Inoltre, Hamilton eleva dazi protettivi contro l'alluvione di beni a basso prezzo prodotti all'estero. Tali dazi resteranno in vigore finché è necessario proteggere l'industria nazionale ancora in crescita, e non ancora capace di competere sui mercati mondiali; poi, gradualmente,verranno tolti. Hamilton sa che il protezionismo deve essere accuratamente misurato, in modo che non produca letargia, ma stimolo (1).

Nemmeno ad Hamilton si perdonò l'aver creato il credito di Stato. Sfidato a duello da uno spadaccino professionale, fu ucciso nel 1804, a soli 46 anni. La sua Banca Nazionale, su pressione dei latifondisti del tabacco e del cotone (e proprietari di schiavi), fedeli al libero mercato globale britannico, fu chiusa nel 1811. Sarà riaperta, ma per breve tempo, nel 1816, dopo la seconda guerra britannico-americana (1812-1814).

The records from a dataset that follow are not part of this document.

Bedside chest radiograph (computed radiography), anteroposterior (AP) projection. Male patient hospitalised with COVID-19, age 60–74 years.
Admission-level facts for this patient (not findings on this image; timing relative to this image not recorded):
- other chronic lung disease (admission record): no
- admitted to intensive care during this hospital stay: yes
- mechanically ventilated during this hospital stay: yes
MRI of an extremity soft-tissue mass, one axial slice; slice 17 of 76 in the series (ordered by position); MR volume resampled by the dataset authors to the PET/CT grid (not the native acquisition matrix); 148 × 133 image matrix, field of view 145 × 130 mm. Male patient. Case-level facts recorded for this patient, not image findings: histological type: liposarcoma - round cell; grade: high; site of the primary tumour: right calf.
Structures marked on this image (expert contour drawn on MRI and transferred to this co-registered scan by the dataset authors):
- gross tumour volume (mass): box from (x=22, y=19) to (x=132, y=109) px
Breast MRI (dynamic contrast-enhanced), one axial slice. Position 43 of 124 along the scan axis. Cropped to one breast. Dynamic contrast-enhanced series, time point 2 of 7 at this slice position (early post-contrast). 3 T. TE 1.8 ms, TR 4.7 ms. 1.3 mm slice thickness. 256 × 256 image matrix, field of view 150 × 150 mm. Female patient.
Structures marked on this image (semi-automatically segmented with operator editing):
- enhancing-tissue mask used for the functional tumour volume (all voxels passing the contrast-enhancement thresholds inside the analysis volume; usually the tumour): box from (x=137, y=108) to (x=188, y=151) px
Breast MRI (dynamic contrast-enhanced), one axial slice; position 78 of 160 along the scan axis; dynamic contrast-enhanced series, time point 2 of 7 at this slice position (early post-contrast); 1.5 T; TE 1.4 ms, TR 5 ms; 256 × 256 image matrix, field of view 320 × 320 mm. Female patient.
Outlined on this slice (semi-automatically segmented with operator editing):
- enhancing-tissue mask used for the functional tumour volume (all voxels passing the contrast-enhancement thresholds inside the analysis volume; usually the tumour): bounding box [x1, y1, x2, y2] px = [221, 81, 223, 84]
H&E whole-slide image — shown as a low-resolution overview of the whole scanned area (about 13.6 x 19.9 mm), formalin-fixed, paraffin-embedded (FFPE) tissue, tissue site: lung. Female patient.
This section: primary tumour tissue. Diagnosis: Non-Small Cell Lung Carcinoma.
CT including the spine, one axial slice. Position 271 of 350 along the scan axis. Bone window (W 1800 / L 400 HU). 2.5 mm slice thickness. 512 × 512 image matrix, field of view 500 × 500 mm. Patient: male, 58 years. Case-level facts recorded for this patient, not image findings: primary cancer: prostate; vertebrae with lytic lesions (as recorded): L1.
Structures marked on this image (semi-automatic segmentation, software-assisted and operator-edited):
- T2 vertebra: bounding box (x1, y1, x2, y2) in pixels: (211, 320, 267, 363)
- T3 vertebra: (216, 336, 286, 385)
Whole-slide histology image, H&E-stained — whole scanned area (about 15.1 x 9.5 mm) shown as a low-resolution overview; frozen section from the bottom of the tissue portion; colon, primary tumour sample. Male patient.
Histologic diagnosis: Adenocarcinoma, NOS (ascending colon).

Negli anni in cui List abitò in Usa, la battaglia fra i liberisti (cotonieri) e i fautori del sistema americano per la mobilitazione delle forze produttive era ancora in corso. Egli partecipò alla battaglia, la osservò con acuta profondità, ne fece l'oggetto delle sue riflessioni.

Il risultato fu il grande trattato, Il Sistema Nazionale di Economia Politica, che apparve in Usa, in traduzione inglese, nel 1885. Questo trattato è oggi dimenticato, l'economia ha preso altre strade. Eppure è stato per oltre un secolo la guida degli economisti pubblici che, da esso, hanno imparato a pensare l'economia come la scienza che accresce la ricchezza, anziché limitarsi a dettare le leggi dello scambio. List insegnò il metodo di suscitare le forze produttive della nazione. Grazie alla sua dottrina, la Germania fu ricostruita tre volte: da Bismarck fino ad Adenauer e ai suoi economisti del modello renano. In mezzo, c'è la prodigiosa ripresa industriale tedesca che il regime di Hitler innescò in pochi anni febbrili. Quanto basta per dare ai liberisti un pretesto in più per rifiutare List, e gettarlo nel dimenticatoio della storia.

Ma List dimostra che un altro capitalismo è possibile.

l) Le teorie economiche di Alexander Hamilton qui sunteggiate si ricavano dagli scritti principali del segretario al Tesoro, che non fu un teorico: il Rapporto sul debito pubblico (1790), il Rapporto sulla Banca Nazionale (1790) e il Rapporto sulle Manifatture (1791).